# Question #3304e

##### 1 Answer
Dec 13, 2014

The answer is pH = $11.85$.

The balanced chemical equation is

$N a O {H}_{\left(a q\right)} + H C {l}_{\left(a q\right)} \to N a C {l}_{\left(a q\right)} + {H}_{2} {O}_{\left(l\right)}$

SInce $N a O H$ is a strong base and $H C l$ is a strong acid, they will dissociate completely in aqueous solution; likewise, $N a C l$, being a salt, will dissociate completely in $N {a}^{+}$ and $C {l}^{-}$ ions, thus giving us the complete ionic equation

$N {a}_{\left(a q\right)}^{+} + O {H}_{\left(a q\right)}^{-} + C {l}_{\left(a q\right)}^{-} + {H}_{3}^{+} {O}_{\left(a q\right)} \to 2 {H}_{2} {O}_{\left(a q\right)} + N {a}_{\left(a q\right)}^{+} + C {l}_{\left(a q\right)}^{-}$

SInce $N {a}^{+}$ and $C {l}^{-}$ ions are present both on the reactants and on the products' side, they are considered to be spectator ions - which leads us to the net ionic equation

${H}_{3}^{+} {O}_{\left(a q\right)} + O {H}_{\left(a q\right)}^{-} \to 2 {H}_{2} {O}_{\left(l\right)}$ - this represents the neutralization reacton between $N a O H$ and $H C l$.

You could consider this to be a titration problem - let's assume we are titrating $120.0 m L$ of $H C L$, $0.0150 M$, with $70.0 m L$ of $N a O H$, $0.0450 M$.

We know the volume of $H C l$ to be 120.0mL, which translates to a number of moles of

${n}_{H C l} = C \cdot V = 0.0150 M \cdot 120.0 \cdot {10}^{-} 3 L = 0.0018$ moles

Now we add the 70.0mL of $N a O H$. The number of $N a O H$ moles added is

${n}_{N a O H} = C \cdot V = 0.0450 M \cdot 70.0 \cdot {10}^{-} 3 L = 0.00315$ moles

Comparing the number of $H C l$ and $N a O H$ moles, which equal the number of ${H}_{3}^{+} O$ and $O {H}^{-}$ moles, we can see that we have an excess of $O {H}^{-}$ moles of

${n}_{e x c e s s O {H}^{-}} = {n}_{O {H}^{-}} - {n}_{{H}_{3}^{+} O} = 0.00315 - 0.0018 = 0.00135$ moles left in the solution.
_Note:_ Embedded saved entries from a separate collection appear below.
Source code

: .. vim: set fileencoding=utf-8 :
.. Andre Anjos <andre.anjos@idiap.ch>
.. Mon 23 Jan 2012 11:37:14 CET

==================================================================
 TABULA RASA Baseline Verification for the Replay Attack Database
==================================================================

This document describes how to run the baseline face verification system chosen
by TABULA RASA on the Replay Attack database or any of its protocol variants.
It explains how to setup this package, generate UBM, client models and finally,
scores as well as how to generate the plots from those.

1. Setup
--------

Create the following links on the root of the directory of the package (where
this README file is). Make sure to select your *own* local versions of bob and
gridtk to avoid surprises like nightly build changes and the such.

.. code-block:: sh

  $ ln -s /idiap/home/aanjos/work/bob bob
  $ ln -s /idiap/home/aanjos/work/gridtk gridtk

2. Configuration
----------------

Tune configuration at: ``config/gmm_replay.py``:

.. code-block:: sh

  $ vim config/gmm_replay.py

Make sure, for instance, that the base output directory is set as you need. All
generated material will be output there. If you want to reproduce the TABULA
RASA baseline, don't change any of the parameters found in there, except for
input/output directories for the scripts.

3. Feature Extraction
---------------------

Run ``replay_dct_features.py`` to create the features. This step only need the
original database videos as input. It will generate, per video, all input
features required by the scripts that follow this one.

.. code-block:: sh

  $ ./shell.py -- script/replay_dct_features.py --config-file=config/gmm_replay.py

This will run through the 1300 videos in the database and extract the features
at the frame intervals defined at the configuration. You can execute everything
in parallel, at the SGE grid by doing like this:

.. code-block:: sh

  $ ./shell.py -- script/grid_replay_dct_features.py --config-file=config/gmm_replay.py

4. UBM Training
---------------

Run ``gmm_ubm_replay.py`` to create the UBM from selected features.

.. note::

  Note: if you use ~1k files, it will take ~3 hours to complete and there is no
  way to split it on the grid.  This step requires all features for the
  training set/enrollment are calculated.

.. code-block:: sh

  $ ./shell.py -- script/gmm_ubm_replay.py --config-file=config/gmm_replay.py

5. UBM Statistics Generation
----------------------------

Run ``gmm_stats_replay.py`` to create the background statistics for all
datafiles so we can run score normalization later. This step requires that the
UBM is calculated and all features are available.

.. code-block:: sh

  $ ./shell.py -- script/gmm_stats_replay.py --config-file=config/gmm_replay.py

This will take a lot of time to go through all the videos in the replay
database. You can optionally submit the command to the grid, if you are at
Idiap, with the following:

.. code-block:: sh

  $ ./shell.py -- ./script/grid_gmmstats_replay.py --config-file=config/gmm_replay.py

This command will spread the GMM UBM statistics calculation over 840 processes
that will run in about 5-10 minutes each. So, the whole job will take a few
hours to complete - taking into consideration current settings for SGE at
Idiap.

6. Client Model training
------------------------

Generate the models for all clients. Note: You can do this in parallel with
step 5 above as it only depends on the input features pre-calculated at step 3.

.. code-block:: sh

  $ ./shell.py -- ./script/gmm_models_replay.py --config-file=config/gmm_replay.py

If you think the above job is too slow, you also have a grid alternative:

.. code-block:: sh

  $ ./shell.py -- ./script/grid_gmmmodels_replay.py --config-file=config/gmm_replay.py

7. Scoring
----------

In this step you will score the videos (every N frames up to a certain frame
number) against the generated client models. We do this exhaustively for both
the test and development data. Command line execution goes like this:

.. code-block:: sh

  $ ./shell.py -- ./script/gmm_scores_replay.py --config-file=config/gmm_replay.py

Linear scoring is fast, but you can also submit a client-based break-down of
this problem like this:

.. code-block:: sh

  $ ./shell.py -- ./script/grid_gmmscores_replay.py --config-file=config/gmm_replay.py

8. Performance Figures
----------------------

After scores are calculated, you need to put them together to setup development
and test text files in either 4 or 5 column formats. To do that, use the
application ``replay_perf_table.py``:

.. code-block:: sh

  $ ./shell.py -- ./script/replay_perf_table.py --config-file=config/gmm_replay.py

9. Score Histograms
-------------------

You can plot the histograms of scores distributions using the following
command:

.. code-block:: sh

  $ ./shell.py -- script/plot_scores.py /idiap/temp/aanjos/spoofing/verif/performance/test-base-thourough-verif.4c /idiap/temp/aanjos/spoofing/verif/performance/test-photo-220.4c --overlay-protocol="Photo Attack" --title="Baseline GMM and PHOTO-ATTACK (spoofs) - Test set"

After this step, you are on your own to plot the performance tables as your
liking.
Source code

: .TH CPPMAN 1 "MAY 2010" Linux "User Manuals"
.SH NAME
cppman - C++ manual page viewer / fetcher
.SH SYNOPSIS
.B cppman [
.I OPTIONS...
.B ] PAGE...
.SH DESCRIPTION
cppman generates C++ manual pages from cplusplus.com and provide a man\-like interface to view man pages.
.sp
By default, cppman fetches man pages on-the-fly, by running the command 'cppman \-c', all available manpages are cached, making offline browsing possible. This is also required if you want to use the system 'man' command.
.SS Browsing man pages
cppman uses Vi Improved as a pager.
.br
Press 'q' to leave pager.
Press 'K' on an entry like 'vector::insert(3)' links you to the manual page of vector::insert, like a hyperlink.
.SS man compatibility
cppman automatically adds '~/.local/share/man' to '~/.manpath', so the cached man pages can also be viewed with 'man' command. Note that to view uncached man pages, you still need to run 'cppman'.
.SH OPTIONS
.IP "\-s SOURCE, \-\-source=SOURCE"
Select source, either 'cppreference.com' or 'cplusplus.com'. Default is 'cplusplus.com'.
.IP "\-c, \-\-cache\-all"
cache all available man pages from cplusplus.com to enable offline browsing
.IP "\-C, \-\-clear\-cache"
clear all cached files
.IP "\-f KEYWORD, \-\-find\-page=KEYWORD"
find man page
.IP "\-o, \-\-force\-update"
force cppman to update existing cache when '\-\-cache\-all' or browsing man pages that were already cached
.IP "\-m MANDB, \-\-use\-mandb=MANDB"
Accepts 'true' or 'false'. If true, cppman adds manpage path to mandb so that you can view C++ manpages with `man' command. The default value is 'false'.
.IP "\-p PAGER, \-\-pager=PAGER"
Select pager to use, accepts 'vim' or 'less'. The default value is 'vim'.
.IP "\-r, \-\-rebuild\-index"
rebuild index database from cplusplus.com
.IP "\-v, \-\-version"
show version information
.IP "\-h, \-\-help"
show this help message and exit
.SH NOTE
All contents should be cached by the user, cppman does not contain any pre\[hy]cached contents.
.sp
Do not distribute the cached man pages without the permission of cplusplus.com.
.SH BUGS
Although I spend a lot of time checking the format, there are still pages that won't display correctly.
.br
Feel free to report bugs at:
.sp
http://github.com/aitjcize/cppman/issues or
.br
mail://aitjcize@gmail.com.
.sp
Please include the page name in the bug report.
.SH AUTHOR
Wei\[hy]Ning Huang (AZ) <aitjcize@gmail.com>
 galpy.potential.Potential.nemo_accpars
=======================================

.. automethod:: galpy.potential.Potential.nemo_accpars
This gives us the concentration of $O {H}^{-}$

$\left[O {H}^{-}\right] = {n}_{e x c e s s} / \left({V}_{T O T A L}\right) = \frac{0.00135 m o l e s}{\left(120.0 + 70.0\right) \cdot {10}^{-} 3 L} = 0.0071 M$

(${V}_{T O T A L}$ represents the combined volume of the new solution)

So, $p O H = - \log \left(\left[O {H}^{-}\right]\right) = - \log \left(0.0071\right) = 2.15$

Therefore, pH $= 14 - p O H = 14 - 2.15 = 11.85$